VEGF signaling on hematopoietic precursors restricts B-lymphoid commitment in vitro and in vivo.

Vascular endothelial growth factor (VEGF) signals on vascular and hematopoietic cells via its receptors, VEGFR-2 (KDR) and VEGFR-1 (FLT-1). Elevated levels of VEGF, such as during tumor growth or inflammation, have been suggested to suppress hematopoiesis; most studies refer to KDR as the main receptor involved in this inhibitory effect. In the present study, having detected expression of FLT-1 in B-lymphoid precursors, we exploited the possibility that VEGF signaling via FLT-1 might affect early B-cell commitment.

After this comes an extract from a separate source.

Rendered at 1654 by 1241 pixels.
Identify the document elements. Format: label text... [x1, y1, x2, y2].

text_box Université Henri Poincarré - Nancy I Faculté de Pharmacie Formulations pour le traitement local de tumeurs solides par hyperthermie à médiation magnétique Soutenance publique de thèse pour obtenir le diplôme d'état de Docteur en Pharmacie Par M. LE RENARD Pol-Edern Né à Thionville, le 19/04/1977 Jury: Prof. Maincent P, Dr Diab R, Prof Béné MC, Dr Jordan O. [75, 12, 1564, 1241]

Using a well-established in vitro B-cell differentiation assay, we demonstrate that FLT-1 blockade promotes B-cell commitment and subsequent differentiation, while KDR blockade has no effect on B-cell commitment. In agreement, in vivo transplantation of human (CD34+) or murine (Sca1+l/Lin-) FLT-1-negative hematopoietic precursors into irradiated severe combined immune-deficient mice restored the bone marrow lymphoid compartment, while transplanting the FLT-1-positive counterpart failed to repopulate the lymphoid compartment, and unexpectedly resulted in early death of the irradiated recipients due to hematopoietic suppression. Taken together, we suggest that VEGF signaling via FLT-1 on hematopoietic precursors may restrict lymphopoiesis.